Recommendation to send children with disabilities to mainstream schools were first made in the Sargent Report in 1944, and again in 1964 by the Kothari commission despite this, change has been slow, with segregation in special schools dominating the scene until recently. Several educational acts and promises have been passed by central government of India in the past years, although they do not seem to tackle the roots of attitudinal barriers to inclusion. For example, in 1993 the Delhi Declaration on Education for All promised to ----- ensure a place for every child in a school or appropriate education programe according to his or her capabilities. This issue of capabilities is key to the varied interpretation of inclusivity of children, the focus on the childs abilities diverting attention away from inadequate teaching methods. This is perhaps true for some teachers, but the continued development of government and NGO teacher training programmes would also appear to show awareness of the need for pedagogical change. The 1995 persons with Disabilities Act (PDA) states that disabled children should be educated in the integrated settings where possible. Different types of schooling being deemed appropriate for different strata of society can be perceived as fundamentally exclusionary. Itinerant teachers, community based rehabilitation special schools, non-formal education, and vocational centers all have something to offer children marginalised by the mainstream in educational terms such as acquiring literacy, living skills and financial independence.

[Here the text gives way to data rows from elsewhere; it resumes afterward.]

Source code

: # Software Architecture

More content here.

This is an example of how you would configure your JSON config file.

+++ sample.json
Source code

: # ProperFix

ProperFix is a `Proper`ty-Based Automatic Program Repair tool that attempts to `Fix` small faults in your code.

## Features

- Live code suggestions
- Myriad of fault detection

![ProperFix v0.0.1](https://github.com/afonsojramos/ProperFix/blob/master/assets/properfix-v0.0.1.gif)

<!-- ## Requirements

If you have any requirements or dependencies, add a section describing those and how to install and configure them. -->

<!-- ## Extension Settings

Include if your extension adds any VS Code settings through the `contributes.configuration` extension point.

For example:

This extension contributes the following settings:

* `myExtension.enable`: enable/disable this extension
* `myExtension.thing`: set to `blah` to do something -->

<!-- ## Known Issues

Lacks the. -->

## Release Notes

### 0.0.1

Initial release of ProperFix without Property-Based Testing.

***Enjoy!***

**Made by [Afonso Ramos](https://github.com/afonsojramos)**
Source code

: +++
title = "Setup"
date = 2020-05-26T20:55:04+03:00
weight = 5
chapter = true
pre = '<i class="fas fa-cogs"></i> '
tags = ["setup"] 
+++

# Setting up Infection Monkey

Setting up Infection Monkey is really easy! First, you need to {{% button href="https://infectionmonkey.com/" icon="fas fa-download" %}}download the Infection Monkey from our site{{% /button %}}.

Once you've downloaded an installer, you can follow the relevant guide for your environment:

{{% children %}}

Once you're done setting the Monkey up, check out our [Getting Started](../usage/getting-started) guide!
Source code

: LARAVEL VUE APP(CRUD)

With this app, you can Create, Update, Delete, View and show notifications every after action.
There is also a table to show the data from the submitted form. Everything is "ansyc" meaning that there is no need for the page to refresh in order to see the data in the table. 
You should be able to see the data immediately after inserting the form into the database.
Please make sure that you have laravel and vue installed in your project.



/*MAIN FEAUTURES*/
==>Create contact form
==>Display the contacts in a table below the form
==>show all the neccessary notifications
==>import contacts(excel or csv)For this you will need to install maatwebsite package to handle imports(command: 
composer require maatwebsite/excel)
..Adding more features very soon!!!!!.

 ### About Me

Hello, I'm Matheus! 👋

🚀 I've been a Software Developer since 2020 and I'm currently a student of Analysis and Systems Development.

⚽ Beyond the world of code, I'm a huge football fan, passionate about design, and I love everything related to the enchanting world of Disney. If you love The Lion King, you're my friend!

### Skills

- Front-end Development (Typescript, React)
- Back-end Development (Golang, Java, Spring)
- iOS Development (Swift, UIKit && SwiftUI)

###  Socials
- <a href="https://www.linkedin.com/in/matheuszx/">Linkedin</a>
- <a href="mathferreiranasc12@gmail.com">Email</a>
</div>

It is arguable that special education is in fact regarded as superior in India due to its preferred status, and that it is inclusion in the mainstream that is currently seen as the resource-constrained inferior alternative. However, the limited coverage of mainly urban-based, impairment-specific special schools in India may result in the exclusion of children with disabilities who do not fit the categroisation of these institution or who live in rural areas only 42% disabled are literate and 9%

disabled have secondary level education. So Inclusive education may be the only way of facilitating educational access for these children. A twin-track approach to disability may assist not only in improving educational access for margnialised children, but also the reconceptualization of inclusive education as a school quality issue to benefit all children. This could contribute in the long-term towards the achievement of education for all and fulfillment of the Fundamental Right to Education enshrined in the constitution of India in 2002.